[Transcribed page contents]
--------------------------------

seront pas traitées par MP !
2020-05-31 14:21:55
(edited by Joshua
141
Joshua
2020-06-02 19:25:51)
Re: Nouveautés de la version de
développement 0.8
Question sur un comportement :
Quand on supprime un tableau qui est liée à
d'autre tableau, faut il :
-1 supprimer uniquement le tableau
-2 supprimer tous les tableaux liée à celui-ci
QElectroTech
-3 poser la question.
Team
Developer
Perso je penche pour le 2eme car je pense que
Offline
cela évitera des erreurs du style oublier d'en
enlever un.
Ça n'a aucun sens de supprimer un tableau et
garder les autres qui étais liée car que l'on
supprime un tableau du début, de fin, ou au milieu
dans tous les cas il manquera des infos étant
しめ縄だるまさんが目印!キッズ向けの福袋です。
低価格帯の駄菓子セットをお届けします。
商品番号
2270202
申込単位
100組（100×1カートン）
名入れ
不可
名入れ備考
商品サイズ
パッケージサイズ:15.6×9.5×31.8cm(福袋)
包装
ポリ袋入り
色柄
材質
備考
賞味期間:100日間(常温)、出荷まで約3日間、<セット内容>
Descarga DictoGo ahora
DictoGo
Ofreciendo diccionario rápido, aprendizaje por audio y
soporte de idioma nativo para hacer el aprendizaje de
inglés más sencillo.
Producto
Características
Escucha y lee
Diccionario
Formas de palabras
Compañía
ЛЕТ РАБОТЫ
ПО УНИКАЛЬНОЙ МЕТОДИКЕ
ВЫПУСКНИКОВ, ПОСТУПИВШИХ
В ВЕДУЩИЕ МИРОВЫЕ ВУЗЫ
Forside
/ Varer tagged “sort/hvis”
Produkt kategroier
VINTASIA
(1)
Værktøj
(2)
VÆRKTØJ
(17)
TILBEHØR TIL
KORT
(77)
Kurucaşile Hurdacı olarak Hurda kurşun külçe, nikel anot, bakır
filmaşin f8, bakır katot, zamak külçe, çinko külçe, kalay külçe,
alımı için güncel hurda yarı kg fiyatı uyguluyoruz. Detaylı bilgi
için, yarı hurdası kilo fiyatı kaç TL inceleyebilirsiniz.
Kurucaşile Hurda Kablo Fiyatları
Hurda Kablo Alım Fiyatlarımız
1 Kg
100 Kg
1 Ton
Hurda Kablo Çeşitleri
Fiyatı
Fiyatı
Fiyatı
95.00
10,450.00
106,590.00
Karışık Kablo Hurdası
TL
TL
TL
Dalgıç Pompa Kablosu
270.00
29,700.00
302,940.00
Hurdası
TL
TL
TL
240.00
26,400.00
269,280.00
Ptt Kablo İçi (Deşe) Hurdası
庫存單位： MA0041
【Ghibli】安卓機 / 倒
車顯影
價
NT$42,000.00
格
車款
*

--------------------------------

--- What is required ---
Wherever a line of the data above contains "Kurucaşile", copy that line.

--- Solution ---
Kurucaşile Hurdacı olarak Hurda kurşun külçe, nikel anot, bakır
Kurucaşile Hurda Kablo Fiyatları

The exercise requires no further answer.